Hej, hej! Dzisiaj przychodzę z książką od Wydawnictwa Jaguar, zapraszam dalej!
Co obecnie czytacie? Są to świąteczne, zimowe opowieści czy raczej nie zwracacie na to w ogóle uwagi? Dla mnie to nie ma znaczenia mimo, że oczywiście zdecydowanie więcej w tej chwili wydawanych jest książek okołoświątecznych.
Z okładki łypią oczy, za którymi można by pobiec niczym Alicja za białym króliczkiem do nory, czyż nie? Natalia Grzegrzółka już pierwszym tomem serii pokazała, że potrafi stworzyć ciekawą opowieść i wciągnąć w nią czytelnika niczym w ruchome piaski. A czy kontynuacja jest równie dobra?
Mullbery Heights i ponownie spotkanie z bohaterami, którzy pojawili się w pierwszej części. Teoretycznie rozwiązana zagadka, przeprowadzone wręcz śledztwo i ukaranie winnych. Tylko, że to wszystko się nie klei i dlatego Charmaine postanawia to sprawdzić. Niestety, dodatkowo pojawia się problem, bo ginie jeden z nauczycieli i nikt nie chce pomóc w wyjaśnieniu tych dziwnych spraw. Czyżbyśmy mieli seryjniaka? A może to tylko osoba, która nie chce aby tajemnice wyszły na jaw? Czy komukolwiek można ufać?
Autorka ponownie zabiera nas do świata tajemnic okraszonego odrobiną dobrego kryminału i dreszczowca w jednym. Mamy za zadanie wraz z główną bohaterką dowiedzieć się czy w więzieniu siedzi na pewno winny człowiek. Przy okazji poruszony zostaje właśnie trudny wątek osób niesłusznie skazanych, ale nie tylko. Do tego dochodzi fakt, że Charmaine nie może liczyć na nikogo. Ani na przyjaciół, ani na służby i musi sobie radzić sama i sama do tej prawdy dojść. Jakie to prawdziwe, czyż nie?

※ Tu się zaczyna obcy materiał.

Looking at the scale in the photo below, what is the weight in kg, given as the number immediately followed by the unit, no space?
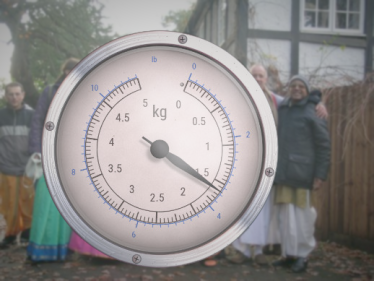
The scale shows 1.6kg
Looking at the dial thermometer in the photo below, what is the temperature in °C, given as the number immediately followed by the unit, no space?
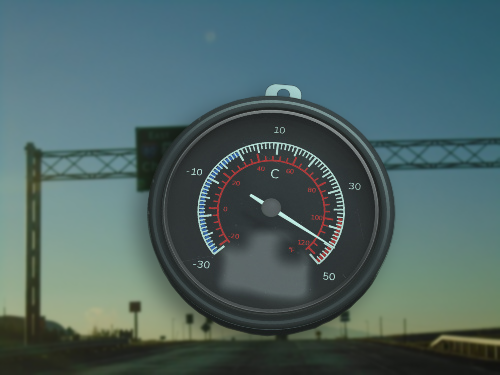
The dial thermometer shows 45°C
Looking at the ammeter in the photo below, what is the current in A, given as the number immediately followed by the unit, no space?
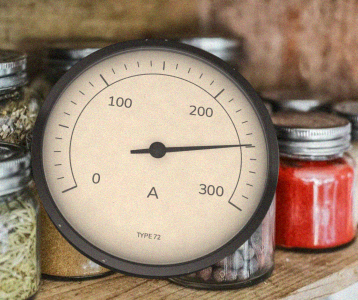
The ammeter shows 250A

I przede wszystkim, choć spodziewałam się trylogii, to okazuje się, że w tym tomie historia została zakończona i od początku był na to pomysł i plan. To widać od razu. Nie ma chaosu, nie ma szukania na siłę jak zakończyć albo jak pozostawić otwarte to zakończenie opowieści, bo być może jeszcze się do niej wróci. Nie. W tym przypadku autorka zdecydowanie musiała widzieć od początku, aż po sam koniec jak to się wszystko potoczy i zakończy.
A podsumowując należy zaznaczyć, że mimo, że to młodzieżówka, to będzie także gratką dla starszych czytelników. Jest dojrzałą, poruszone są w niej ważne tematy, a bohaterka nie naiwna, a bardzo inteligentna, ciekawa świata i uparta niczym osioł.
Polecam, bo choć nieco przewidywalna, to jednak wciągająca i bardzo dobrze napisana.
Recenzja powstała we współpracy z Wydawnictwem Jaguar.